As Cantelmi’s Hardware approaches its centennial, the store continues to evolve. “We’ve been selling hardware and merchandise online since 2017,” Rick said, “and we hope to expand that portion of the business in the future.”

“Growing up in the business” is practically a cliché, but it’s a family tradition at Cantelmi’s. Both Louis and Rick spent summers and school breaks working in the store, prior to assuming ownership, and Rick’s son Patrick is following the same path.

“There are other family-named companies that have lasted for nearly a century,” Rick said, “but not many that are still owned by the original founding family.”


In the beginning (more or less), there was the general store—a place where people could buy, well, generally everything: fabrics, flour, hoes, guns, candy, hats, and on and on.
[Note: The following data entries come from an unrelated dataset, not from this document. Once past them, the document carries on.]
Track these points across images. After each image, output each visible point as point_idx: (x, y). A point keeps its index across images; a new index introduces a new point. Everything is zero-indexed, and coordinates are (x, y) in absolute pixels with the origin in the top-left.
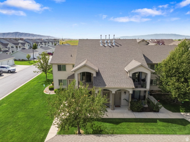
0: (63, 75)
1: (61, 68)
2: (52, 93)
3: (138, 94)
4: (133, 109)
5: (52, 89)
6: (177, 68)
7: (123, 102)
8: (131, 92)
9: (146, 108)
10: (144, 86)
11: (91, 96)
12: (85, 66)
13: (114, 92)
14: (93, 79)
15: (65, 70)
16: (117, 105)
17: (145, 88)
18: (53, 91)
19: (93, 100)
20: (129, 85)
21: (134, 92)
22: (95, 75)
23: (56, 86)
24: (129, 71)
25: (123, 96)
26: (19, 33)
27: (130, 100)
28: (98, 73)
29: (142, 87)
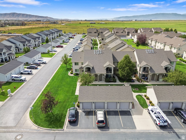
0: (77, 67)
1: (76, 64)
2: (72, 75)
3: (110, 76)
4: (106, 81)
5: (72, 73)
6: (122, 66)
7: (103, 79)
8: (105, 75)
9: (112, 81)
10: (111, 72)
11: (90, 77)
12: (88, 65)
13: (99, 75)
14: (91, 70)
15: (78, 65)
16: (101, 80)
17: (112, 73)
18: (73, 74)
19: (91, 78)
20: (104, 72)
21: (106, 75)
22: (91, 68)
23: (74, 72)
24: (105, 67)
25: (103, 77)
26: (17, 13)
27: (105, 78)
28: (93, 68)
29: (110, 73)
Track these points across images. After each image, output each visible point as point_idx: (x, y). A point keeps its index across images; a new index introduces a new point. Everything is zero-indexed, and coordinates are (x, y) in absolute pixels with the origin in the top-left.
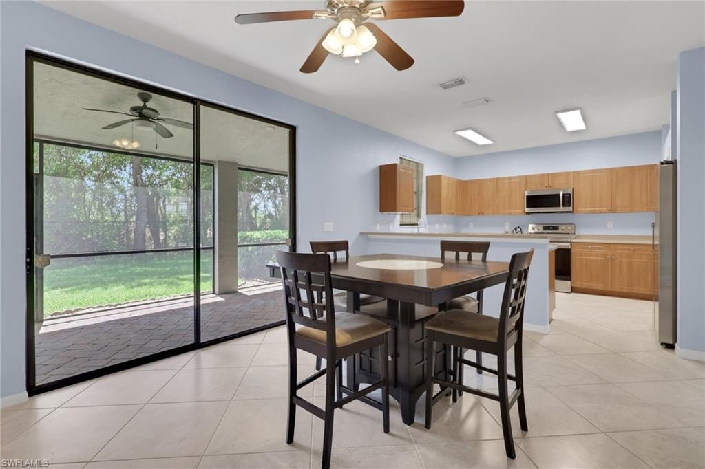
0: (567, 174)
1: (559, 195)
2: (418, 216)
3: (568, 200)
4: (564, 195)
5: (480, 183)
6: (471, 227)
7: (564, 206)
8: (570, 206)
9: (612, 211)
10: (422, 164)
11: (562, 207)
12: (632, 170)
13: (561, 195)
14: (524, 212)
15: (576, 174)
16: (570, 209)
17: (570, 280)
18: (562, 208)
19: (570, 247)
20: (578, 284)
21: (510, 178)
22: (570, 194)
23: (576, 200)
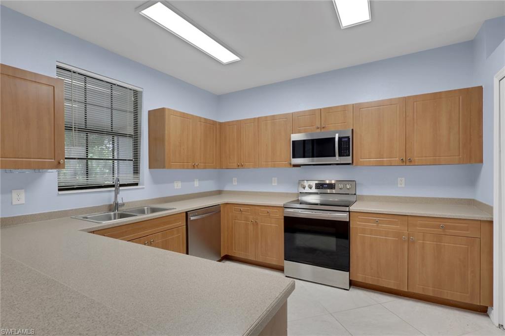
0: (345, 108)
1: (334, 138)
2: (136, 171)
3: (345, 147)
4: (340, 139)
5: (239, 124)
6: (235, 183)
7: (340, 155)
8: (349, 155)
9: (407, 161)
10: (141, 92)
11: (337, 157)
12: (436, 97)
13: (337, 139)
14: (291, 164)
15: (357, 108)
16: (348, 159)
17: (349, 271)
18: (337, 159)
19: (348, 220)
20: (359, 278)
21: (273, 118)
22: (348, 138)
23: (357, 147)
But over time, some enterprising shopkeepers started to focus less on “soft” goods (such as food and textiles) and more on “hard” goods such as tools, agricultural gear, cutlery, metal utensils, and building products. In other words, they ran hardware stores.

As tools evolved and became easier for homeowners to use, hardware stores reached out to do-it-yourselfers. Design consultants, color guides and other how-to services emerged.

About 100 years ago, the industry suddenly realized that women existed, and expanded its offerings to include hard goods for the home— cookware, for example, and cutlery. After World War II, small electrical appliances such as irons and vacuum cleaners entered the product mix.

But as department stores, chain stores, and mailorder businesses began selling those same items, hardware stores shifted back to its roots of home improvement and repair goods.

Today, you’ll find the typical screwdrivers, hammers, nails, and other tools, along with gasfired grills, electric saws, riding lawn mowers, and other now-commonplace products that would bewilder Daniel Waldo, Sr., the man who reportedly founded America’s first hardware store in 1782.